JAMES GETS A SECOND CHANCE TO PHOTOGRAPH A SPERM WHALE BUT THIS TIME IT’S IN UK WATERS.
October 1999. I was on a gap year in New Zealand to see the natural wonders of the country. In the nutrient-rich waters off Kaikoura, against a backdrop of snowdusted mountains, a sperm whale dived and gracefully lifted its iconic tail to the gasps of an appreciative audience on a tourist boat.
It was as though it was waving goodbye – after three whale-watching trips in succession, I was about to return to shore with some happy memories but in the knowledge I’d be moving on soon and unlikely to witness this beautiful sight again. I didn’t even have a proper camera for a souvenir photo.
Fast forward 14 years and the exciting news of a sperm whale lingering around Oban on the west coast of Scotland had me reaching for my phone. Could I get there in time to see it? Travel abroad is difficult these days with a job and family commitments, but . . . a sperm whale? Off Oban? It was only an eight-hour journey and I had a strong wish to set eyes on one again. It would be like seeing an old friend.
It seemed crazy but, if nothing else, I’d get to see some nice scenery. I rounded up some friends and we headed north from London.
Bleary eyes the next morning were moistened by a nip in the air. It was calm and clear and going to be a good day. The still waters of Oban Bay were initially broken only by the odd gull dropping in for a dip, while a few local ‘tysties’ (black guillemots) buzzed about the sound.
Then came the shout.
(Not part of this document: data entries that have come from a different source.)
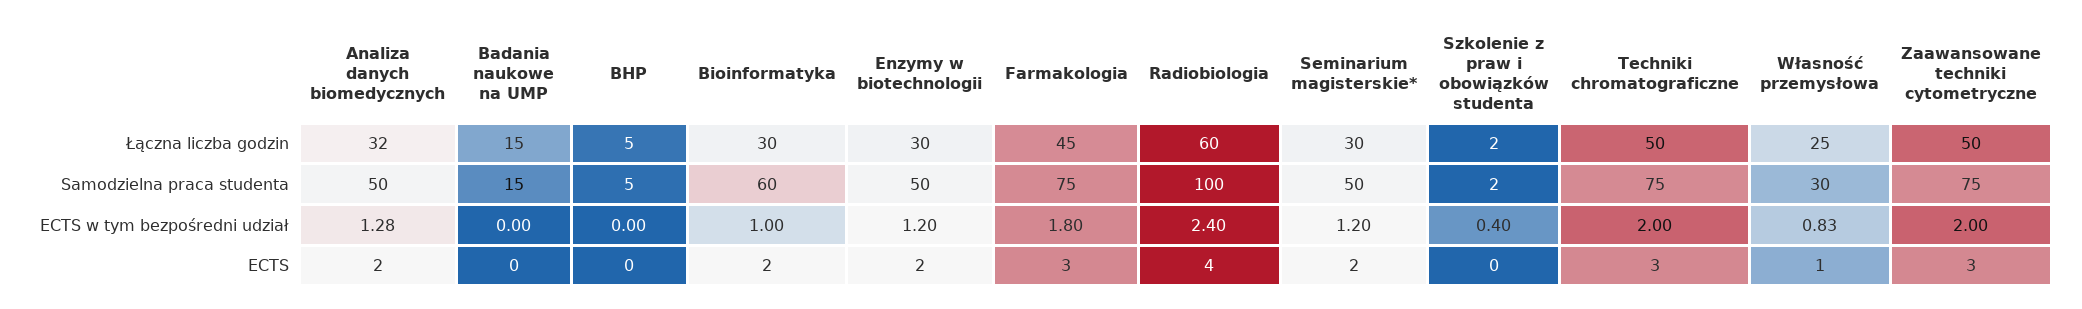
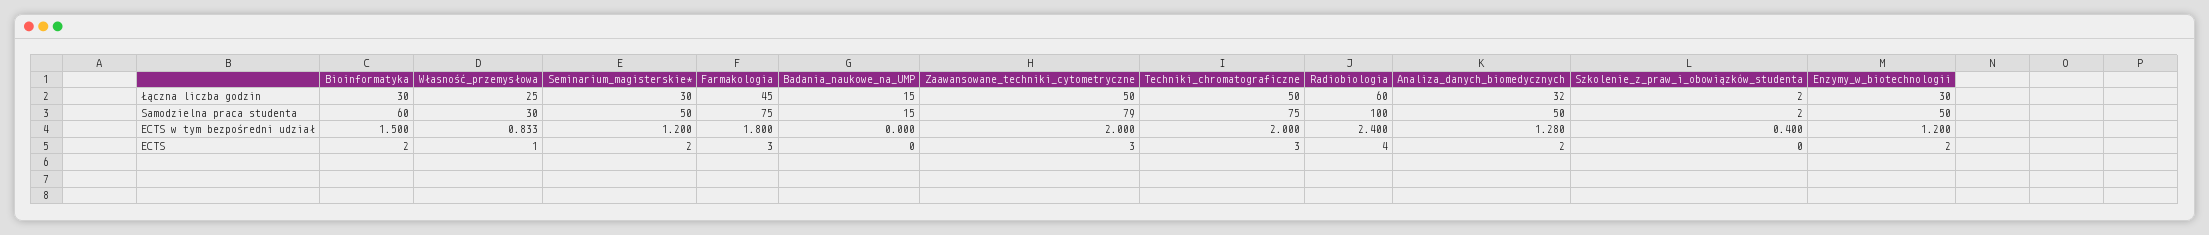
  {
    "Analiza danych biomedycznych": {
      "Łączna liczba godzin": 32,
      "Samodzielna praca studenta": 50,
      "ECTS w tym bezpośredni udział": 1.28,
      "ECTS": 2
    },
    "Badania naukowe na UMP": {
      "Łączna liczba godzin": 15,
      "Samodzielna praca studenta": 15,
      "ECTS w tym bezpośredni udział": 0,
      "ECTS": 0
    },
-   "BHP": {
-     "Łączna liczba godzin": 5,
-     "Samodzielna praca studenta": 5,
-     "ECTS w tym bezpośredni udział": 0,
-     "ECTS": 0
-   },
    "Bioinformatyka": {
      "Łączna liczba godzin": 30,
      "Samodzielna praca studenta": 60,
-     "ECTS w tym bezpośredni udział": 1,
+     "ECTS w tym bezpośredni udział": 1.5,
      "ECTS": 2
    },
    "Enzymy w biotechnologii": {
      "Łączna liczba godzin": 30,
      "Samodzielna praca studenta": 50,
      "ECTS w tym bezpośredni udział": 1.2,
      "ECTS": 2
    },
    "Farmakologia": {
      "Łączna liczba godzin": 45,
      "Samodzielna praca studenta": 75,
      "ECTS w tym bezpośredni udział": 1.8,
      "ECTS": 3
    },
    "Radiobiologia": {
      "Łączna liczba godzin": 60,
      "Samodzielna praca studenta": 100,
      "ECTS w tym bezpośredni udział": 2.4,
      "ECTS": 4
    },
    "Seminarium magisterskie*": {
      "Łączna liczba godzin": 30,
      "Samodzielna praca studenta": 50,
      "ECTS w tym bezpośredni udział": 1.2,
      "ECTS": 2
    },
    "Szkolenie z praw i obowiązków studenta": {
      "Łączna liczba godzin": 2,
      "Samodzielna praca studenta": 2,
      "ECTS w tym bezpośredni udział": 0.4,
      "ECTS": 0
    },
    "Techniki chromatograficzne": {
      "Łączna liczba godzin": 50,
      "Samodzielna praca studenta": 75,
      "ECTS w tym bezpośredni udział": 2,
      "ECTS": 3
    },
    "Własność przemysłowa": {
      "Łączna liczba godzin": 25,
      "Samodzielna praca studenta": 30,
      "ECTS w tym bezpośredni udział": 0.833,
      "ECTS": 1
    },
    "Zaawansowane techniki cytometryczne": {
      "Łączna liczba godzin": 50,
-     "Samodzielna praca studenta": 75,
+     "Samodzielna praca studenta": 79,
      "ECTS w tym bezpośredni udział": 2,
      "ECTS": 3
    }
  }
The whale was still here! Word got around fast and local residents started to gather on the quay. A TV news crew appeared and asked questions about the whale and how far we had travelled. And there it was – a dark line breaking the surface of the water and the occasional blow betraying its presence, but mostly it was out of view and surprisingly unobtrusive for a creature of its size.
However, with persistence (and some good optics) we observed more than just this logging behaviour, with the beast even spyhopping on one occasion. I wondered if I might get that picture that had so eluded me in New Zealand. It seemed a tall order and the whale was still some way out.
Then it started to move closer to the shore. Residents overlooking the bay had a rare and amazing view of the cetacean from their windows. I’m sure that can’t happen very often! I broke away from watching the whale to quickly scan for birds only to hear an excited shout from my companion: “It’s fluking, it’s fluking!”
Swinging round, I captured some shots just in time. There was that wonderful tail I would have photographed all those years ago if only I’d had a proper camera. Actually I think the seafront houses on the Scottish mainland create a much more intriguing picture than the Antipodean mountain scenery. I finally got my souvenir.
“IT WAS ONLY AN EIGHT-HOUR JOURNEY AND I HAD A STRONG WISH TO SEE ONE AGAIN. IT WOULD BE LIKE SPOTTING AN OLD FRIEND.”
A sperm whale in Oban Bay, Scotland, created excitement amongst a crowd of spectators, which included James.